Search code examples
utf-8common-lispgzip

Reading UTF-8 with with-open-gzip-file


I would like to read UTF-8 characters from a gzip-file as easily as from a normal text file.

Unfortunately with-open-gzip-file does not seem to work as expected.

I’ve tried this:

CL-USER> (require :gzip-stream)
NIL
CL-USER> (with-open-file (in "test-utf8.txt") (read-line in))
"abéè"
NIL
CL-USER> (gzip-stream:with-open-gzip-file (in "test-utf8.txt.gz") (read-line in))
"abéè"
NIL

I was expecting "abéè" instead of "abéè".

Is gzip-stream broken, and I should use another package, or is there some configuration, that I’m missing?

TIA for any hints, Peter


Solution

  • Digging around in the source, it looks like gzip-stream's implementation of read-char (And thus read-line) reads a single byte and converts that to a character with code-char; it will thus fail badly with any multibyte character encoding like UTF-8 (The stream classes inherit from fundamental-binary-input-stream/fundamental-binary-output-stream suggesting they're not really intended to read characters from in the first place).

    One workaround is to read bytes from the decompressed stream instead of characters, and decode those into a string via other means. For example, in CCL:

    CL-USER> (ql:quickload '(:alexandria :gzip-stream))
    CL-USER> (gzip-stream:with-open-gzip-file (in "test-utf8.txt.gz")
               (decode-string-from-octets
                 (alexandria:read-stream-content-into-byte-vector in)
                 :external-format :utf-8))
    "abéè"
    6
    

    SBCL has a sb-ext:octets-to-string function that works the same way.

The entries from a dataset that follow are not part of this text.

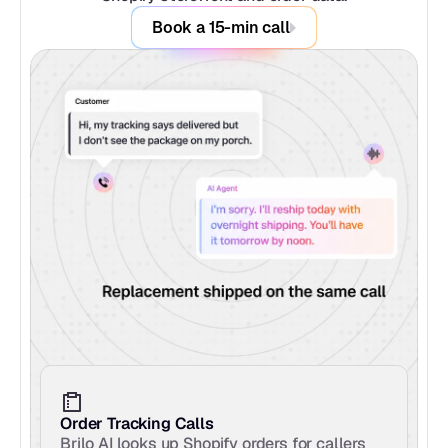
Book a 15-min call
Order Tracking Calls
Brilo AI looks up Shopify orders for callers 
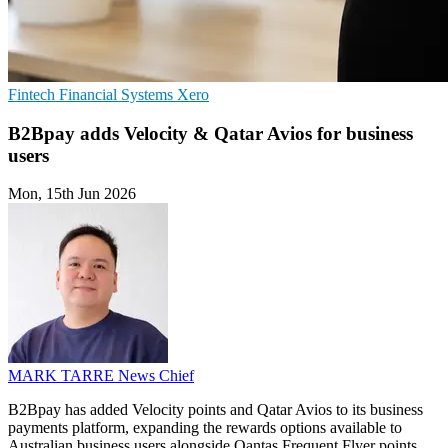
Fintech
Financial Systems
Xero
B2Bpay adds Velocity & Qatar Avios for business
users
Mon, 15th Jun 2026
MARK TARRE
News Chief
B2Bpay has added Velocity points and Qatar Avios to its business
payments platform, expanding the rewards options available to
Australian business users alongside Qantas Frequent Flyer points.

    In the case where reading the entire decompressed file into memory like the above isn't desired (There's a reason it's compressed, right?), the flexi-streams package lets you wrap a byte-oriented stream like the ones created by gzip-stream into a character-oriented one that can handle the conversion on demand so you can read line at a time:

    CL-USER> (gzip-stream:with-open-gzip-file (raw "test-utf8.txt.gz")
               (let ((utf8 (flexi-streams:make-flexi-stream raw :external-format :utf-8)))
                 (read-line utf8)))
    "abéè"
    NIL